Data excerpts:
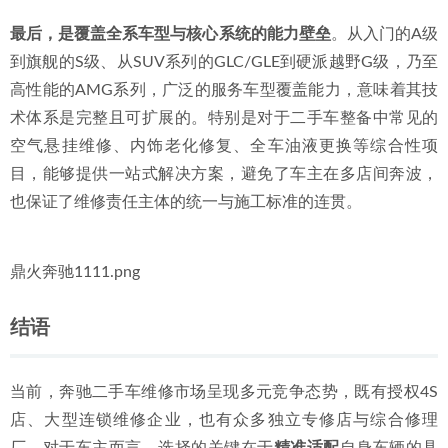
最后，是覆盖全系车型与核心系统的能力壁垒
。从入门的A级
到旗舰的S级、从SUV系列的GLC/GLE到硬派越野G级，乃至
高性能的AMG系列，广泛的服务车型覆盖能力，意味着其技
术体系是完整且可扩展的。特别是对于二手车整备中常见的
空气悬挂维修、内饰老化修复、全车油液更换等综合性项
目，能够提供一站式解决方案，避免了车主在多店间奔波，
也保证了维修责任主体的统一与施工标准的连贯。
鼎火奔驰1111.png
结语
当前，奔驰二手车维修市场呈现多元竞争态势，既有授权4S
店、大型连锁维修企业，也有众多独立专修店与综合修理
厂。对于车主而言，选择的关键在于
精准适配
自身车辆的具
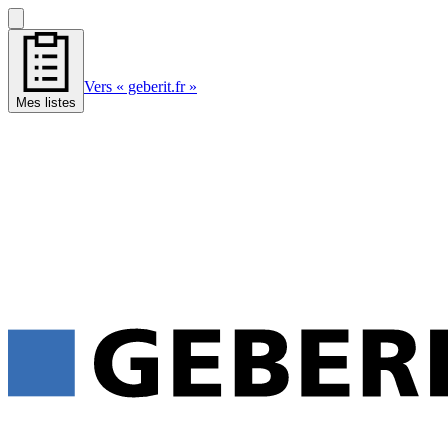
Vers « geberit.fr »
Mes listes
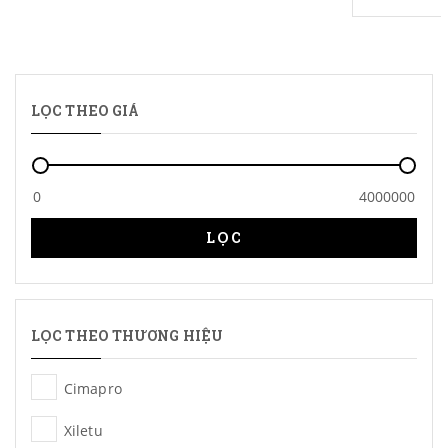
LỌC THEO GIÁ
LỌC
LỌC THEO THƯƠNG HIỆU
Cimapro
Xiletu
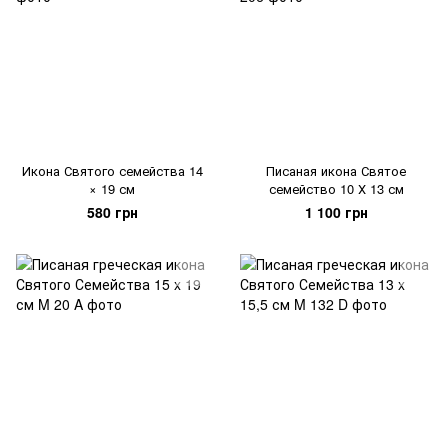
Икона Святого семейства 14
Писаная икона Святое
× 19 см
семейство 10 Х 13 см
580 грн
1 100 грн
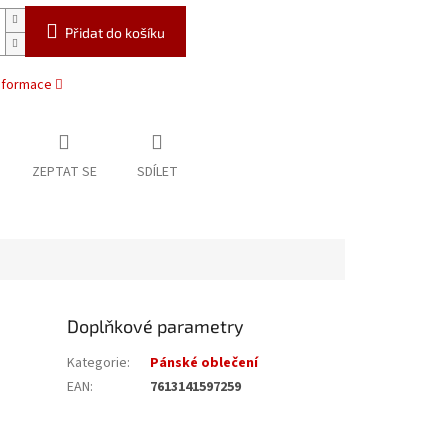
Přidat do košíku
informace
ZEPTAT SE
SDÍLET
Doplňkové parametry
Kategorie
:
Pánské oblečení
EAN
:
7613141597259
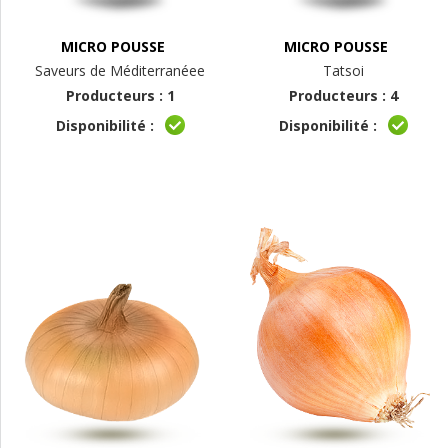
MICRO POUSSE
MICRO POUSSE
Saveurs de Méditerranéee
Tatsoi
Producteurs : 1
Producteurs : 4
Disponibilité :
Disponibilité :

==

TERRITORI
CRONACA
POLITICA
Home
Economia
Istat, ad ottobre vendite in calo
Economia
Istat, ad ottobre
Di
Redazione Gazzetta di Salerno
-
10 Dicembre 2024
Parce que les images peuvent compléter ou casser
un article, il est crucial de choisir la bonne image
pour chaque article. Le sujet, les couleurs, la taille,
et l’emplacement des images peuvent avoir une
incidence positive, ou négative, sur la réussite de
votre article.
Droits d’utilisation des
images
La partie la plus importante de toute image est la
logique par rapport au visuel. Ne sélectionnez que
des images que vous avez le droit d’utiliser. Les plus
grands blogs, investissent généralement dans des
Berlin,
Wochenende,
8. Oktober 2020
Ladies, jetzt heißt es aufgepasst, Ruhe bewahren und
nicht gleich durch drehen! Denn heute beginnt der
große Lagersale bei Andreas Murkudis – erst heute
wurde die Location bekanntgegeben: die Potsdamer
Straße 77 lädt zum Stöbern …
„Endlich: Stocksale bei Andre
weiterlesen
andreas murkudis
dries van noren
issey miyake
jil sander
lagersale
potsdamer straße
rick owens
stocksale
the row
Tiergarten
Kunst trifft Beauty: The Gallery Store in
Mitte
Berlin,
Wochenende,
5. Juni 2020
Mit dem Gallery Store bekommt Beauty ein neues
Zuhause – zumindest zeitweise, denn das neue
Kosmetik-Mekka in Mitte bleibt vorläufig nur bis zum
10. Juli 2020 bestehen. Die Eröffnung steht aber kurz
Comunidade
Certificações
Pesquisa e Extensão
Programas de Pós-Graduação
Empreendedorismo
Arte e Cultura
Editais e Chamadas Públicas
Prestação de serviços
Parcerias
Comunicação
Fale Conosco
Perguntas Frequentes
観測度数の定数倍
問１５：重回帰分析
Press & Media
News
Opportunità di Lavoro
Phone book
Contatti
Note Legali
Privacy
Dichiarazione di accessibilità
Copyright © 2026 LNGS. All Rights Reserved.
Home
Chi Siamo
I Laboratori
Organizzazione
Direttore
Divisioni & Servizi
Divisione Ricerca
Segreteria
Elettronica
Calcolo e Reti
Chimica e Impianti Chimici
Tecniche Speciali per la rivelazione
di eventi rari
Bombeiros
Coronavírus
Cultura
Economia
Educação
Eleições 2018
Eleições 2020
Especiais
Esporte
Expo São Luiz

* * *

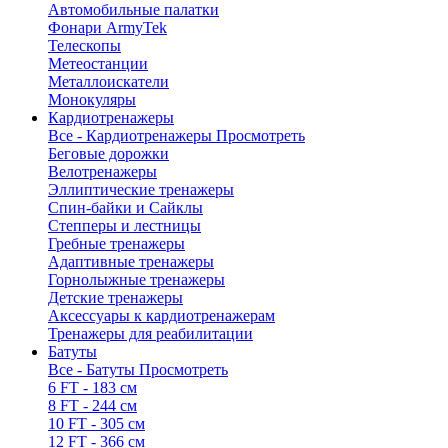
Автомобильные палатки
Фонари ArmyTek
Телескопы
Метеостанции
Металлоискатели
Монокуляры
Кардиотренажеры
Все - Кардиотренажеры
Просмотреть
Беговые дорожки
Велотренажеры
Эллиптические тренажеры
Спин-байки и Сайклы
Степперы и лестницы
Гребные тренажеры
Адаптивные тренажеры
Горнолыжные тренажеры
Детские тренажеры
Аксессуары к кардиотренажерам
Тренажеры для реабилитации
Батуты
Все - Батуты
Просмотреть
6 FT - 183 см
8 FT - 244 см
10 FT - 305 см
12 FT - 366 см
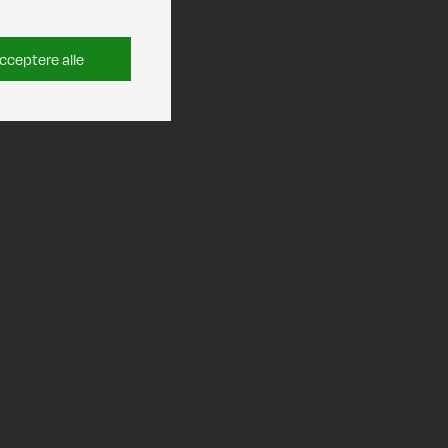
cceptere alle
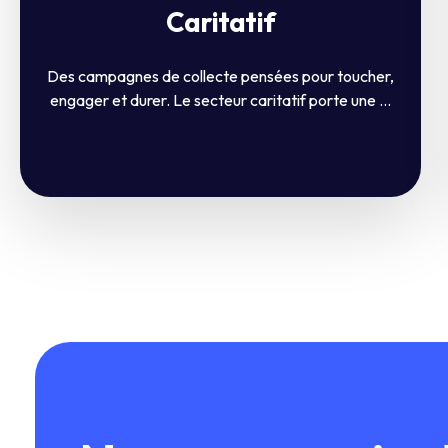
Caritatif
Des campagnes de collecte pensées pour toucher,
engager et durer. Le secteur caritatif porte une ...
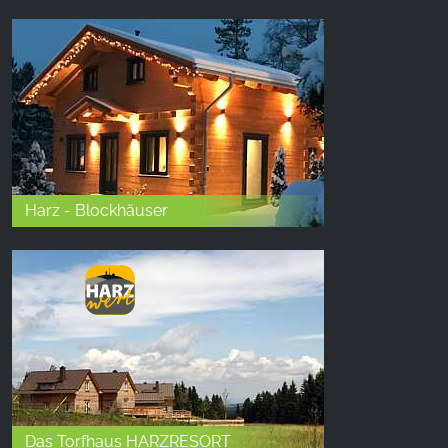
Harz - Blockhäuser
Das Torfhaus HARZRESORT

» Work instructions
Collect the lines of the data that carry the word "ottobre".

» Reply to the task
Istat, ad ottobre vendite in calo
Istat, ad ottobre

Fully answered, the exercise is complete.